One of the reasons that Jenny Durkan won comfortably is that Cary Moon was unable to mobilize the kind of enthusiastic community support that fueled the improbable rise of figures like Oliver and Sawant. Despite all that money and community activism, turnout in this year’s election was anemic. In 2013, when the headlining mayoral race between Murray and then-incumbent Mike McGinn was essentially a contest between dueling cliques of developers, nearly 40,000 more votes were cast county-wide than this year. That’s also despite the county’s explosive population growth over the last four years.

Chances are good that one of the reasons for this year’s depressed turnout is the number of civically engaged, long-term residents who’ve had to move to more affordable locations outside Seattle – and who’ve been replaced by a huge influx of potential new voters with no real connection to local politics.
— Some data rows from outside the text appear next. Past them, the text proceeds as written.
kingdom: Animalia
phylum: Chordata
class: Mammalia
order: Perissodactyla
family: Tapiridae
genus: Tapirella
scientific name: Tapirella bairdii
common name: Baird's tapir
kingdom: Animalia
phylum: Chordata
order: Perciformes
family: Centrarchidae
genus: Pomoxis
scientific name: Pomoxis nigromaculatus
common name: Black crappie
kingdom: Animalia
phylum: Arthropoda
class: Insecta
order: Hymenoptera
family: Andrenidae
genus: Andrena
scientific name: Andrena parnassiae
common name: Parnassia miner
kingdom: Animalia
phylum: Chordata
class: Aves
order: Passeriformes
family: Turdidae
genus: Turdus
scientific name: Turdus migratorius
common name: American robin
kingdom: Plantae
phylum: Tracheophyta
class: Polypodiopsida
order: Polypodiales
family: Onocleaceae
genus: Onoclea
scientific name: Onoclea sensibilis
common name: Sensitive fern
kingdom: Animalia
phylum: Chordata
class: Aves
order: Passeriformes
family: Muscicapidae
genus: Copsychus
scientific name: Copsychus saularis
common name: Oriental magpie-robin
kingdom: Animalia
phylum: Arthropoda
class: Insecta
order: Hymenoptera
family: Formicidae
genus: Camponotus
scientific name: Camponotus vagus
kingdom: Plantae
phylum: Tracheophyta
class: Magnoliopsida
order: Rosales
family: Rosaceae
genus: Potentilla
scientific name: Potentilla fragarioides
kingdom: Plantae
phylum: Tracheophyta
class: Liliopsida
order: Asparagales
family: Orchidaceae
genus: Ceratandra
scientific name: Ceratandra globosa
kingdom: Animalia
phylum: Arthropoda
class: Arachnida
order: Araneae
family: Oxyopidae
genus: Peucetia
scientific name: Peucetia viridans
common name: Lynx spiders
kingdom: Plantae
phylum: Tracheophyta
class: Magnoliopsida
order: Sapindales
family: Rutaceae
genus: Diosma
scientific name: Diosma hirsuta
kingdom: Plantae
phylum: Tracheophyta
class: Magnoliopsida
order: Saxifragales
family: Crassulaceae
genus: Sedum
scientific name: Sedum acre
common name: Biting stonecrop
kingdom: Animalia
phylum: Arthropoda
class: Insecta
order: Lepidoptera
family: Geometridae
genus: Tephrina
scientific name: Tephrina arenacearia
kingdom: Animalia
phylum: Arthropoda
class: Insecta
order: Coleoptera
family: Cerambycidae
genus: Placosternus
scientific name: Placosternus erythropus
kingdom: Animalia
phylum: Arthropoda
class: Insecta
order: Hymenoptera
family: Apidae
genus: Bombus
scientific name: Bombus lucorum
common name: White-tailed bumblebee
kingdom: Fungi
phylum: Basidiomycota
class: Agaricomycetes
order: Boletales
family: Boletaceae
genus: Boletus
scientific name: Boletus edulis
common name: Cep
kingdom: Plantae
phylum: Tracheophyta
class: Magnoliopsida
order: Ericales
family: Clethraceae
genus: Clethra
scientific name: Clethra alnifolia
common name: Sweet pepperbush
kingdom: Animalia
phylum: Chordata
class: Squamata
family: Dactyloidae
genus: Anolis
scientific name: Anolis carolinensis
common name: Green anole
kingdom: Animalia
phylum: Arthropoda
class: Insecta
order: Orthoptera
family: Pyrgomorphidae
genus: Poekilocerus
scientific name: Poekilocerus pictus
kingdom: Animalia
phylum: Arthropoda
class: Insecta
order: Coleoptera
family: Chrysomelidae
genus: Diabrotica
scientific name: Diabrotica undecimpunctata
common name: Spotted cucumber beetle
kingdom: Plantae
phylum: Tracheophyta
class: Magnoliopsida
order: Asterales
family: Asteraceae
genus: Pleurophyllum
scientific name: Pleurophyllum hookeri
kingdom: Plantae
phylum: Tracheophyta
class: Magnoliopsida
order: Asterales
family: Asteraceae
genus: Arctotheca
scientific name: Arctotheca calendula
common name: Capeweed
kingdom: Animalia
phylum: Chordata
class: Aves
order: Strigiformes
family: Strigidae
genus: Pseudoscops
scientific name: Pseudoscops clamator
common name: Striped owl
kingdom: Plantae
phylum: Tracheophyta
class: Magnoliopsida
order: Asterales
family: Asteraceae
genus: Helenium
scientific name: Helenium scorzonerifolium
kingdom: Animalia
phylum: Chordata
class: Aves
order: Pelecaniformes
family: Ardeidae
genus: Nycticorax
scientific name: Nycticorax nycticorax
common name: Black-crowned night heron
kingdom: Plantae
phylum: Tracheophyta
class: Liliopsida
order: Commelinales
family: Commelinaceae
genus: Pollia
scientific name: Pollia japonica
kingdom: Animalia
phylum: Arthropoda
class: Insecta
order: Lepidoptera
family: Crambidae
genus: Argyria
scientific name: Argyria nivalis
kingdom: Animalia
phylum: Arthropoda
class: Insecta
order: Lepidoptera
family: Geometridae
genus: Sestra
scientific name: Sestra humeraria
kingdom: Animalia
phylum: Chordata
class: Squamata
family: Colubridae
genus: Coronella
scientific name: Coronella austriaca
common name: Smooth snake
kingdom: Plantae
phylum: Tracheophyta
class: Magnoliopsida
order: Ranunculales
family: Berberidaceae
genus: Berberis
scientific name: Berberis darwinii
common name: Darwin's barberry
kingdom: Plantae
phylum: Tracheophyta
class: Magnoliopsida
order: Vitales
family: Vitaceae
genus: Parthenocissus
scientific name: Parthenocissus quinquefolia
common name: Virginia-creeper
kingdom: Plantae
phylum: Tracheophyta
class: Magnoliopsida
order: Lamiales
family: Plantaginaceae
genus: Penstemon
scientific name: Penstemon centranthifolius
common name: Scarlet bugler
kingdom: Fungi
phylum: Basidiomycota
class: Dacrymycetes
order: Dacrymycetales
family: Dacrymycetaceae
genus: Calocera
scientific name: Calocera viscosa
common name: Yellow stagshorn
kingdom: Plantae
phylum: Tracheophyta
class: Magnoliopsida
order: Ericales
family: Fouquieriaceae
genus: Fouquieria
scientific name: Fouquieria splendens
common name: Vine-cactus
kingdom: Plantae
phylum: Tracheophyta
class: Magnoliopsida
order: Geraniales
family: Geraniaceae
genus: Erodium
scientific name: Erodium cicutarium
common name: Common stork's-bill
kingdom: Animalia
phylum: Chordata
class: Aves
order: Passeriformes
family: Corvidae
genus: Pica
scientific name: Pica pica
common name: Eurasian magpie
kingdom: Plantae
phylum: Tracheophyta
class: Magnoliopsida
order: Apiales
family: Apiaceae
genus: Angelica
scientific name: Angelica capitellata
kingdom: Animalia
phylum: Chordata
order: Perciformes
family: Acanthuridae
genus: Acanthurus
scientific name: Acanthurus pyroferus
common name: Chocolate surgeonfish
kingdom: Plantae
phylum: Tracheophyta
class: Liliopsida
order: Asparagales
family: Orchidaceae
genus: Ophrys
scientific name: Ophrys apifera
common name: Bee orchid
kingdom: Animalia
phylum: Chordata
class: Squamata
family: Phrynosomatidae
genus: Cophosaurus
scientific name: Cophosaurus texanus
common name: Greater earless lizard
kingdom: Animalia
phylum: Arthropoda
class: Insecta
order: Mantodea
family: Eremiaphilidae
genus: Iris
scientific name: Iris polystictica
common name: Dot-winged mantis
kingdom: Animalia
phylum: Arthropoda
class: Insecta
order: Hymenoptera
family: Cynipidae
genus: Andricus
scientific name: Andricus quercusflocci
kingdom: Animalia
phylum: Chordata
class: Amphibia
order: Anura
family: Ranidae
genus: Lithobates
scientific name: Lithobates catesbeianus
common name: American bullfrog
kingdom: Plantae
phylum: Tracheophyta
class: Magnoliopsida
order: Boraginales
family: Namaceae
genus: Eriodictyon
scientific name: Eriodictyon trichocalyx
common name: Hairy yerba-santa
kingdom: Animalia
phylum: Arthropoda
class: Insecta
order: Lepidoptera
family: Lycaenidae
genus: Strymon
Those newcomers are, on average, younger, whiter, and more affluent than the residents they’re replacing.

Our population growth, and exodus, shows no signs of slowing down. By 2019, when all seven district council seats are up for election, some of those new residents will be more invested in local elections. Whether their votes move Seattle more to the left or the center will play a large factor in what the last two years of Durkan’s term look like. If community activists want a seat at the table as Seattle grows in size and wealth, they’d better figure out how to not just protest, but to organize in a way that wields real power. The roadblocks to their vision of a more equitable and affordable city aren’t going away any time soon.